*** MATERIAL FOR THIS EXERCISE

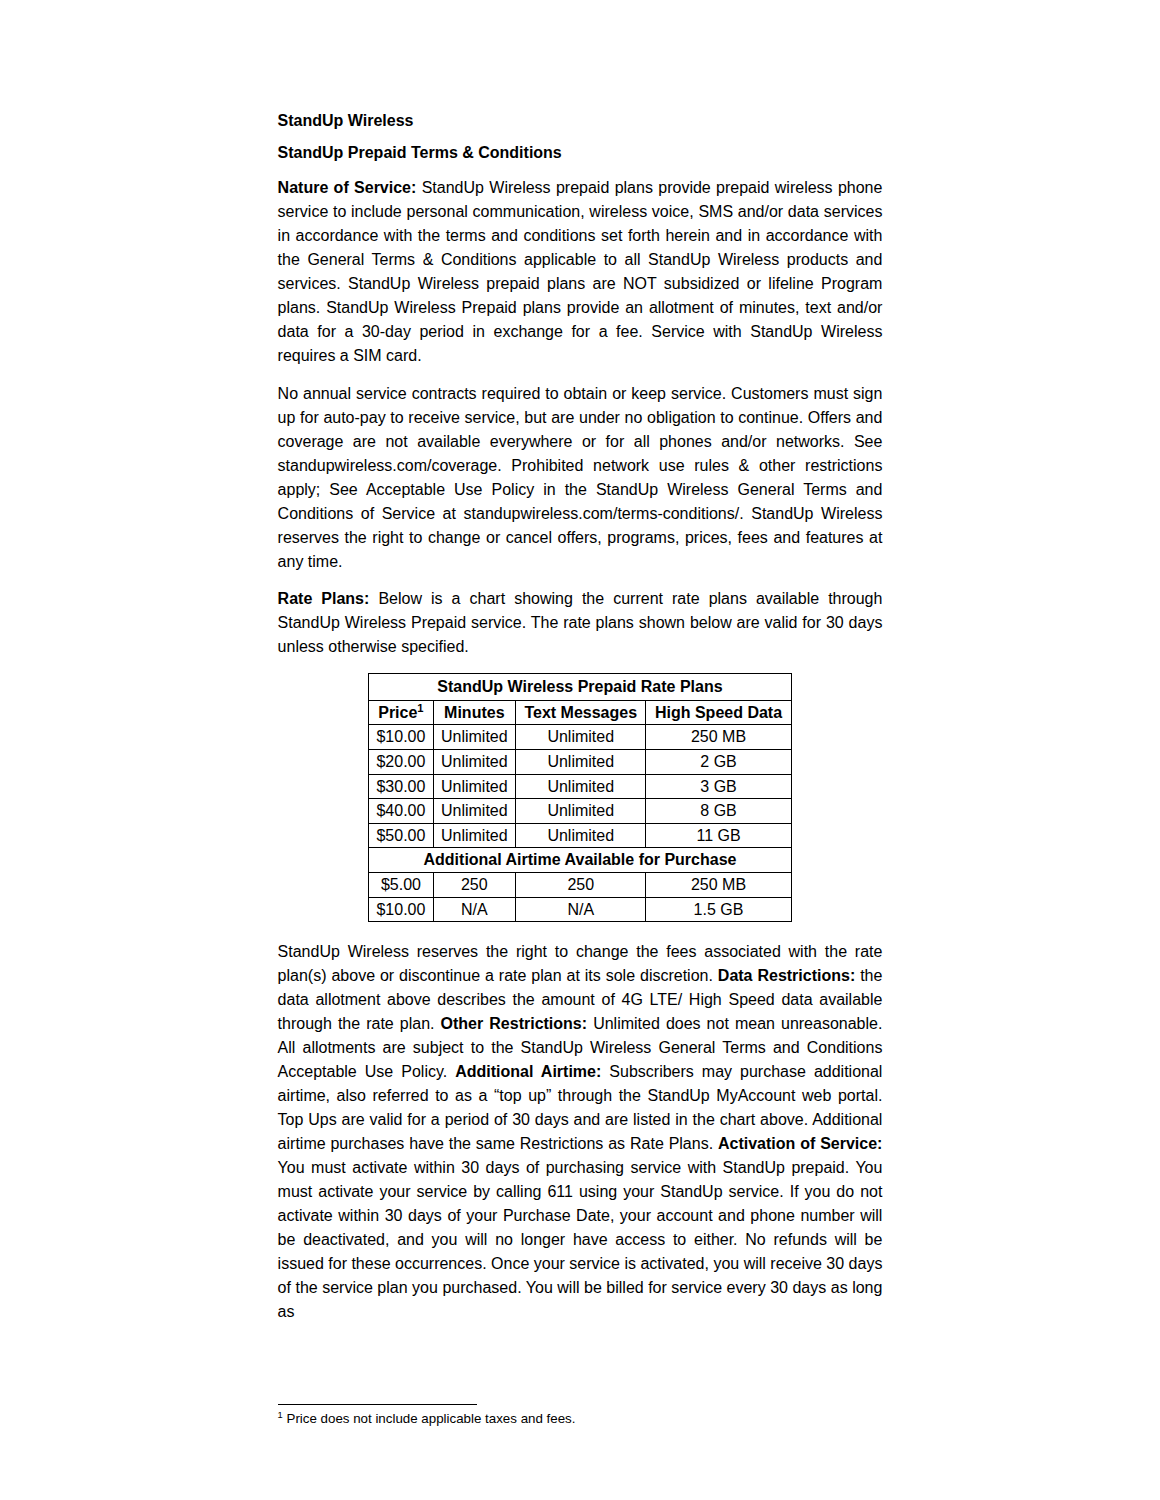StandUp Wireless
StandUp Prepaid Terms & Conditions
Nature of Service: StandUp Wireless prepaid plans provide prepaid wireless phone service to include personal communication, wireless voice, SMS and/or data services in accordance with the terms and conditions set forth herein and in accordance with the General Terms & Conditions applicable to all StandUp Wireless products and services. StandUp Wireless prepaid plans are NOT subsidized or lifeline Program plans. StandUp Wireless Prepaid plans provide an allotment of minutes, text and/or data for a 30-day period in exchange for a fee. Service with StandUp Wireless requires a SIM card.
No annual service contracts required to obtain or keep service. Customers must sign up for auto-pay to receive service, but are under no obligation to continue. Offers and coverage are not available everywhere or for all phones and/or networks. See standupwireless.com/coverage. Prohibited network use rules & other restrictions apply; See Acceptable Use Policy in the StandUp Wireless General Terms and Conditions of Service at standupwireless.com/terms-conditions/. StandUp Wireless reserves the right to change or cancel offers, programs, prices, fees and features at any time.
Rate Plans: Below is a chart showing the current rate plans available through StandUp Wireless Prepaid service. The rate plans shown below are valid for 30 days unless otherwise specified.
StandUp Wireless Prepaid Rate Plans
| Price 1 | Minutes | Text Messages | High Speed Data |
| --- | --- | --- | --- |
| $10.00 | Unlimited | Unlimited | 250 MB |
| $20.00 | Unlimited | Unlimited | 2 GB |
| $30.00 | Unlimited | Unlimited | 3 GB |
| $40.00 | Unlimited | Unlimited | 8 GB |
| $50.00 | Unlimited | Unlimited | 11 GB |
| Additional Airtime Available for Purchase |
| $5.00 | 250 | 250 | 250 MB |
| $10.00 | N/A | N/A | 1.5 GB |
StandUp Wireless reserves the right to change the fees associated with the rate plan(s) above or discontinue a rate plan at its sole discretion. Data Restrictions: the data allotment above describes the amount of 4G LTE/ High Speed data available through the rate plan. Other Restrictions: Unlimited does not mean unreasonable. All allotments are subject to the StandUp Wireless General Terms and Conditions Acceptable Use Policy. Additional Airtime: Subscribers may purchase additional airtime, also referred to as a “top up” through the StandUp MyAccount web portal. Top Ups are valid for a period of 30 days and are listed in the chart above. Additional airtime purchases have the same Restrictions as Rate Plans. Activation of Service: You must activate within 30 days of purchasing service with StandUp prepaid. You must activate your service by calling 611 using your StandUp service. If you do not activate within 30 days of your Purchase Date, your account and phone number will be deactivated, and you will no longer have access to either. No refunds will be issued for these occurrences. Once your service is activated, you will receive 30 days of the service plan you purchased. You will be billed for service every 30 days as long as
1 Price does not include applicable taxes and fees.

******
*** MATERIAL FOR THIS EXERCISE

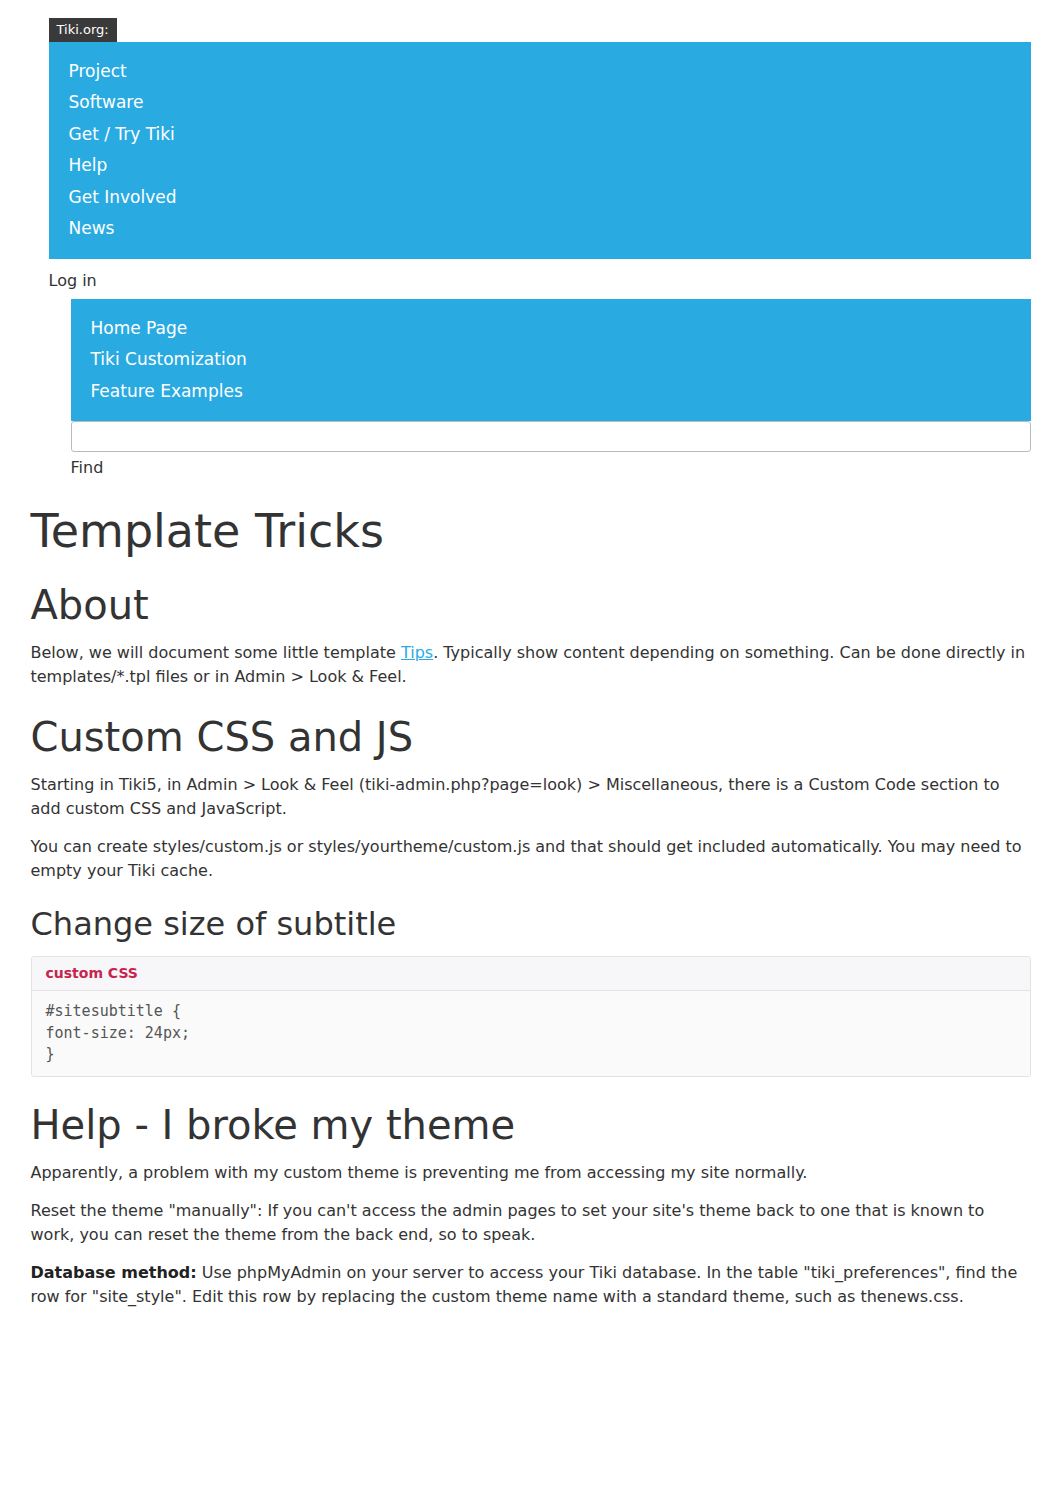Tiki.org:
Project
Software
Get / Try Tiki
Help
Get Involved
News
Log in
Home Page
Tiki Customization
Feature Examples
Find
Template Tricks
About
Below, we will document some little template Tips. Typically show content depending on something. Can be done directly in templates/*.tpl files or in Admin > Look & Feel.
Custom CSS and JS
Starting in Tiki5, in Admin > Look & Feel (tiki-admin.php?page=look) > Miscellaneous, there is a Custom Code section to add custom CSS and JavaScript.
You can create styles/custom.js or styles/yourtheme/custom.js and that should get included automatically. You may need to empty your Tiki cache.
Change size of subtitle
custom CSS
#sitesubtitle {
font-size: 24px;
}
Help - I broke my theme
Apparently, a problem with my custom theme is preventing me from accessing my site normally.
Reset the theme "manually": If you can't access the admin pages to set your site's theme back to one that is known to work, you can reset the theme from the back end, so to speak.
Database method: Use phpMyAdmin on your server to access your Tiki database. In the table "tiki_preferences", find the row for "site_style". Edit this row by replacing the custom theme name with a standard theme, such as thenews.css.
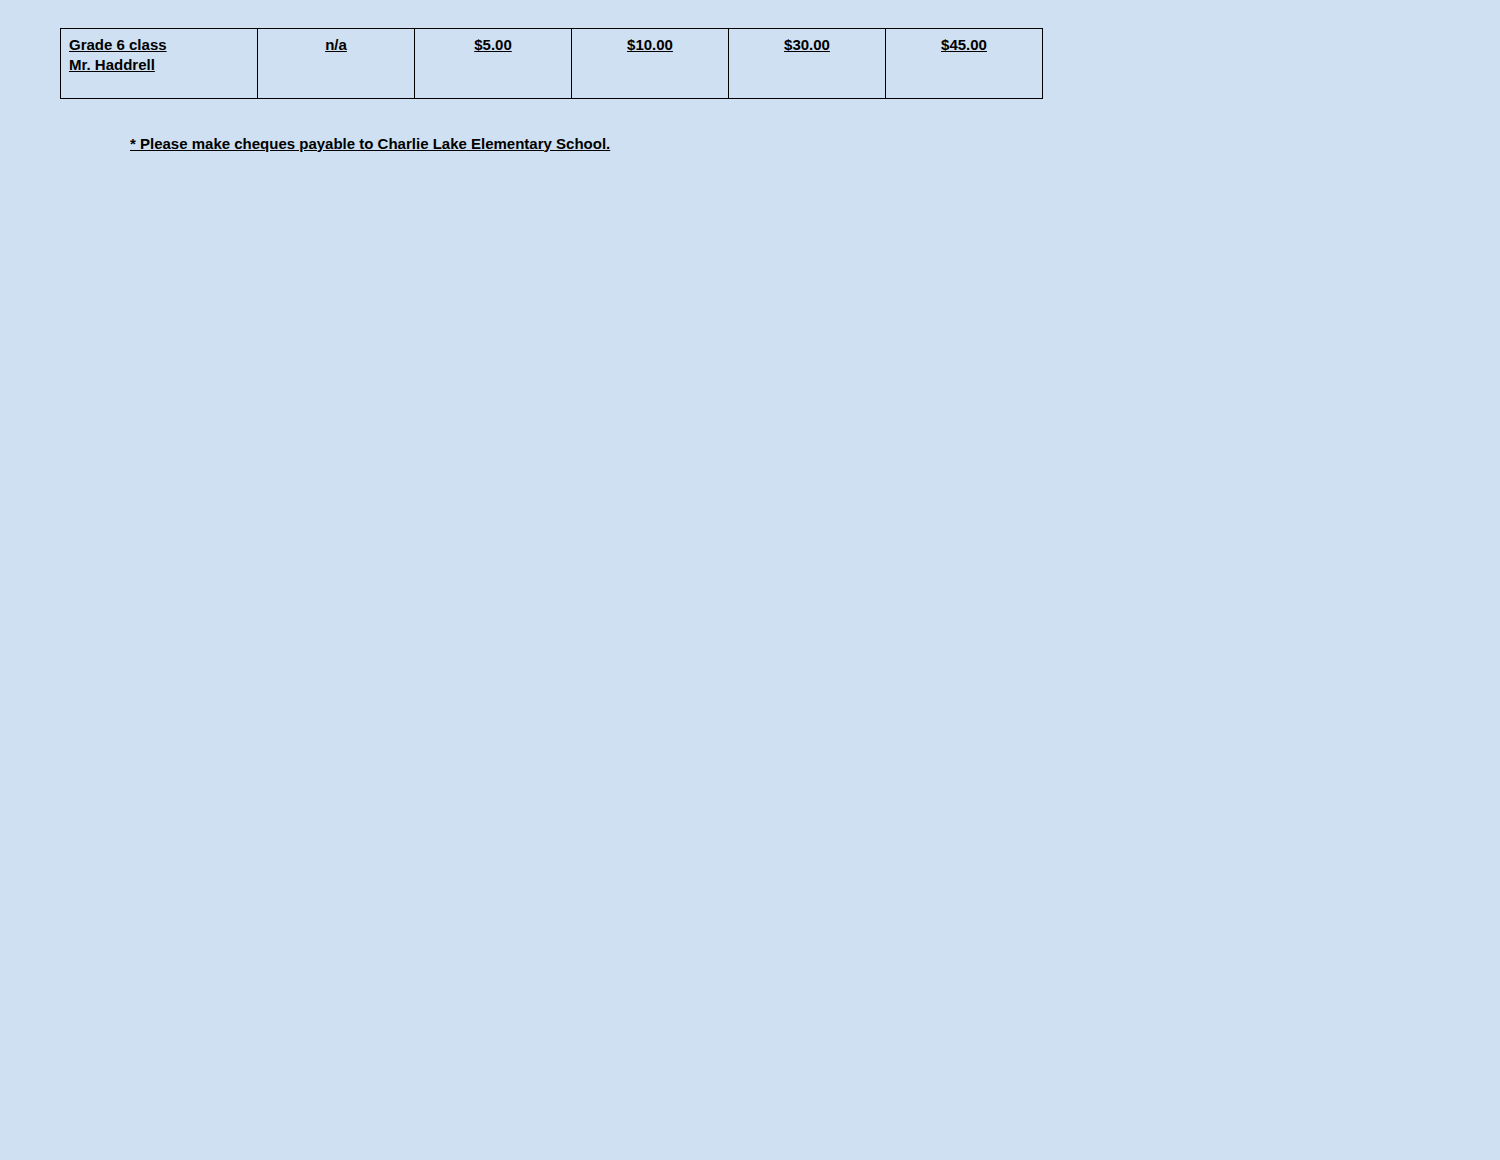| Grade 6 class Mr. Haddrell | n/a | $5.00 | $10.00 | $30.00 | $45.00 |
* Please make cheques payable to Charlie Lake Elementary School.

******
*** MATERIAL FOR THIS EXERCISE

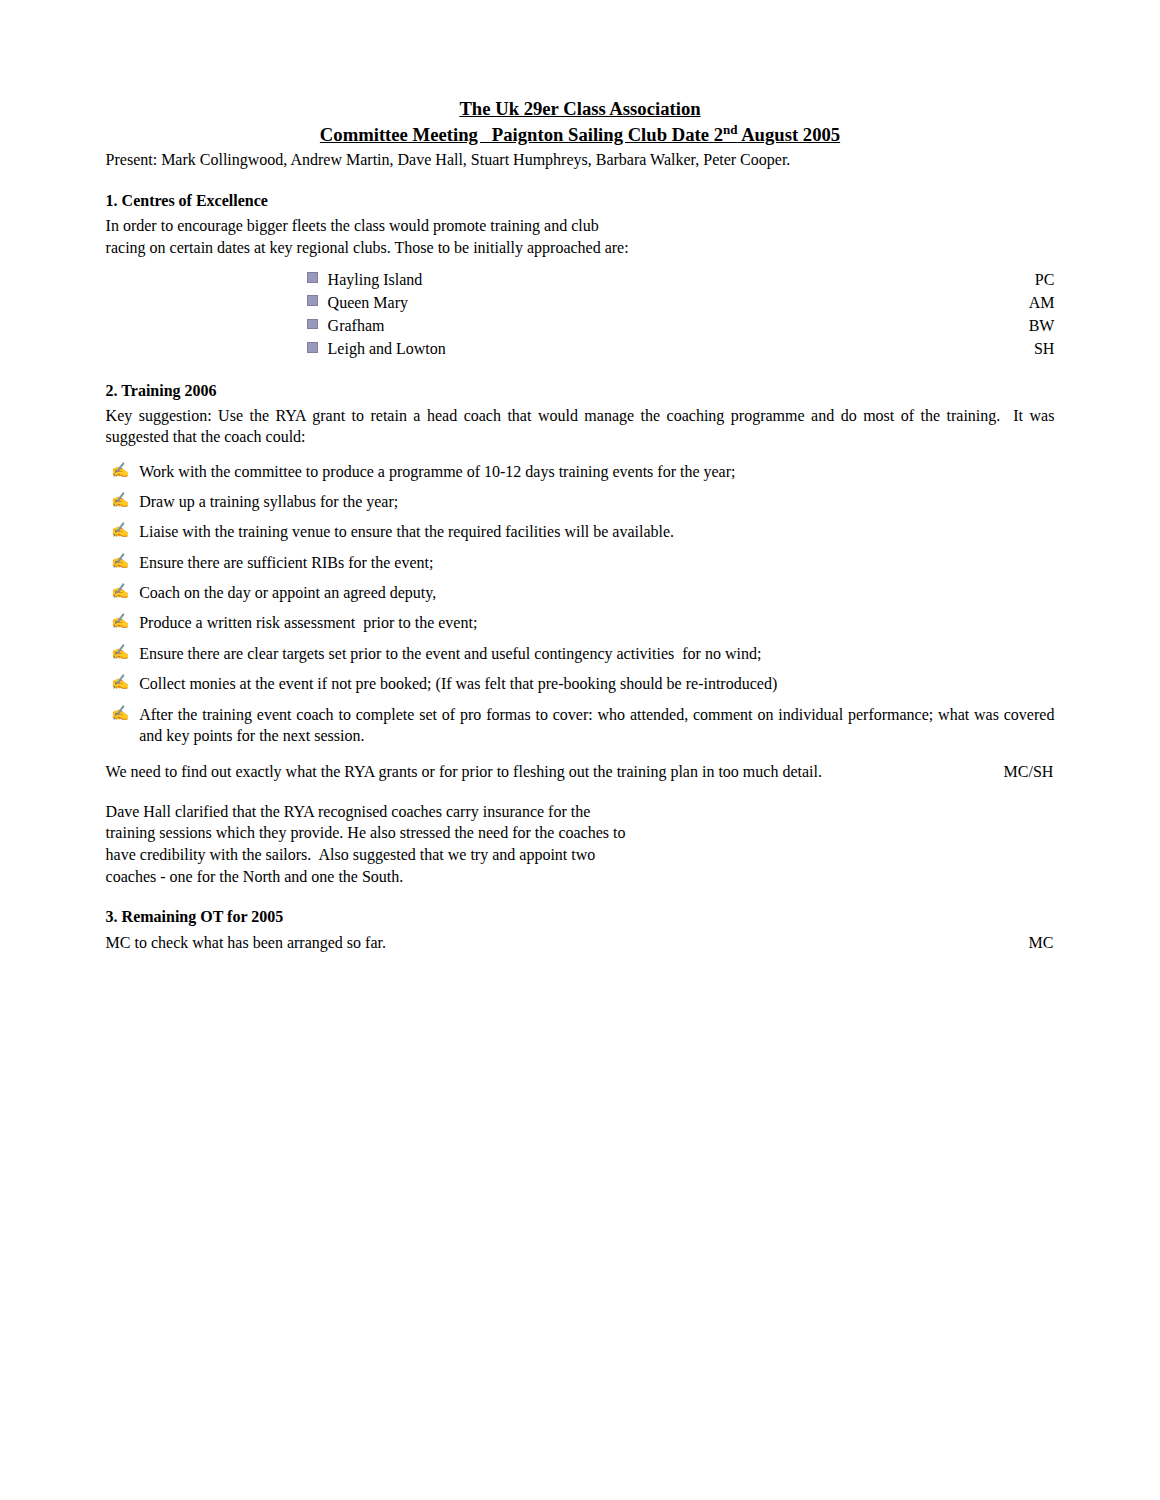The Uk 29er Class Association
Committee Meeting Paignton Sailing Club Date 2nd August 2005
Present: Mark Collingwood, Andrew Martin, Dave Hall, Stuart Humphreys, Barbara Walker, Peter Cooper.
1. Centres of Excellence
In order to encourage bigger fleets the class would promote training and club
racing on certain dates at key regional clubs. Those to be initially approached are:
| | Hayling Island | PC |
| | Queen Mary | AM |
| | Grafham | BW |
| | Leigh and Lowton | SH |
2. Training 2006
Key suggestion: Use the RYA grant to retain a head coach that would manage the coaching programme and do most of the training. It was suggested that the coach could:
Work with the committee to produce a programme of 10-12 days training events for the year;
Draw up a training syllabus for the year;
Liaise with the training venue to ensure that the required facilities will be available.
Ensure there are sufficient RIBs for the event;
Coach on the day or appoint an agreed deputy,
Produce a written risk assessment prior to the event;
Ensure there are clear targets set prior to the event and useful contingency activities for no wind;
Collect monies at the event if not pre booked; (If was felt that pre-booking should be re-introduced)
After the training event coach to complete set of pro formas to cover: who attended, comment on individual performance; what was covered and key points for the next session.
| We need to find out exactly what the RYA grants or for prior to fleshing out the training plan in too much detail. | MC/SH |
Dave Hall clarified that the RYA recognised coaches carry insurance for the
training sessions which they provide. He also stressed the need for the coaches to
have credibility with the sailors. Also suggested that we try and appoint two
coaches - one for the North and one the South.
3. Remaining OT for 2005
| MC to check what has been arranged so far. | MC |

******

In the listing above, find the line with "Feature Examples" and the line with "Lake Elementary School.". Output both, plus every line between them, and no pictures.

Feature Examples
Find
Template Tricks
About
Below, we will document some little template Tips. Typically show content depending on something. Can be done directly in templates/*.tpl files or in Admin > Look & Feel.
Custom CSS and JS
Starting in Tiki5, in Admin > Look & Feel (tiki-admin.php?page=look) > Miscellaneous, there is a Custom Code section to add custom CSS and JavaScript.
You can create styles/custom.js or styles/yourtheme/custom.js and that should get included automatically. You may need to empty your Tiki cache.
Change size of subtitle
custom CSS
#sitesubtitle {
font-size: 24px;
}
Help - I broke my theme
Apparently, a problem with my custom theme is preventing me from accessing my site normally.
Reset the theme "manually": If you can't access the admin pages to set your site's theme back to one that is known to work, you can reset the theme from the back end, so to speak.
Database method: Use phpMyAdmin on your server to access your Tiki database. In the table "tiki_preferences", find the row for "site_style". Edit this row by replacing the custom theme name with a standard theme, such as thenews.css.
| Grade 6 class Mr. Haddrell | n/a | $5.00 | $10.00 | $30.00 | $45.00 |
* Please make cheques payable to Charlie Lake Elementary School.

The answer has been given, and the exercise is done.